Comment 5 Jan Pokorný [poki] 2017-06-14 20:19:21 UTC
BTW. accidental gentle reminder how unwieldy the original fetch-change-push syntax for pcs commands is: http://oss.clusterlabs.org/pipermail/users/2017-June/005879.html
Comment 6 Jan Pokorný [poki] 2017-08-07 17:28:01 UTC
Based on [bug 1479009 comment 0], it might be preferable to have checksumming (accompanied with throughout-the-chain accumulated prior commands) a part of the "pipe protocol" coherently tighting the chain of pcs commands up so as to attest intergrity of the end-to-end processing and hence allowing to treat that group of commands as atomic block for the purpose of journaling.

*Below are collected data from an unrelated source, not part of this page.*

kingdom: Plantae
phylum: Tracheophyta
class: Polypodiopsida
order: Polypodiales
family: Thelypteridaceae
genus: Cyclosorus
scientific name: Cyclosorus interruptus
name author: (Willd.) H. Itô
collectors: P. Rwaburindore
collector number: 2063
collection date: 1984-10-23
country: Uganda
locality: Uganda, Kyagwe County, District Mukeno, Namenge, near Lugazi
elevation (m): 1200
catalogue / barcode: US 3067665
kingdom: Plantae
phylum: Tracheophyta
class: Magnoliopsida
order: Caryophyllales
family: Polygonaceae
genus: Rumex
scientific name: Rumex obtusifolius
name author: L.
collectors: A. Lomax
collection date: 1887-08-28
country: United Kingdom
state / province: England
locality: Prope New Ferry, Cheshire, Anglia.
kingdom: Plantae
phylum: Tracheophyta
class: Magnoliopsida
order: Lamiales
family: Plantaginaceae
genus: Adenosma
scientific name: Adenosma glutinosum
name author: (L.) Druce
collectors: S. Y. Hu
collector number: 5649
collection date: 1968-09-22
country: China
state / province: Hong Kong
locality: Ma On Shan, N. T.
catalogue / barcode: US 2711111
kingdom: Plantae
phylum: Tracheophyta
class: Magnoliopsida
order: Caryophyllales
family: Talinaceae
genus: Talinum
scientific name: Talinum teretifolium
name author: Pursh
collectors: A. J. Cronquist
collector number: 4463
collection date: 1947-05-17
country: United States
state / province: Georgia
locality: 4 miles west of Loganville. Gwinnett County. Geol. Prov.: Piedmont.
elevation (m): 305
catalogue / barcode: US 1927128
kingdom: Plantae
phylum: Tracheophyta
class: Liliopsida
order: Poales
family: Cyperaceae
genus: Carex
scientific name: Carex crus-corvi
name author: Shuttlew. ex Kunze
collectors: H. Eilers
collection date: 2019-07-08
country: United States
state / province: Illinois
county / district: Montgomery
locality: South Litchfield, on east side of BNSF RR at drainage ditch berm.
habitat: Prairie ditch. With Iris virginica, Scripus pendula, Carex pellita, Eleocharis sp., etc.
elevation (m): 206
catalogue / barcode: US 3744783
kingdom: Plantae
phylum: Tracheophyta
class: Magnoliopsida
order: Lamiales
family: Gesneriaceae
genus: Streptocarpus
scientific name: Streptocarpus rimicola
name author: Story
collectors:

Comment 7 Jan Pokorný [poki] 2018-06-15 10:28:46 UTC
Note that using this one-way logically interconnected composites as a means to stack several operations prior to firing them at once has also the advantage of amortizing some actions that suffice to be performed just once -- like sanity checking the target cluster stack is compatible with what pcs can indeed control (cf. See Also).
Comment 8 Jan Pokorný [poki] 2018-08-06 16:30:43 UTC
See bottom part [bug 1488044 comment 17] for why maintaining integrity in the pull-push round-trip ("checksumming" per [comment 6]) may be of importance -- here to prevent keen double-checking (e.g. of crm_feature_set within the target cluster) where it can be safely skipped.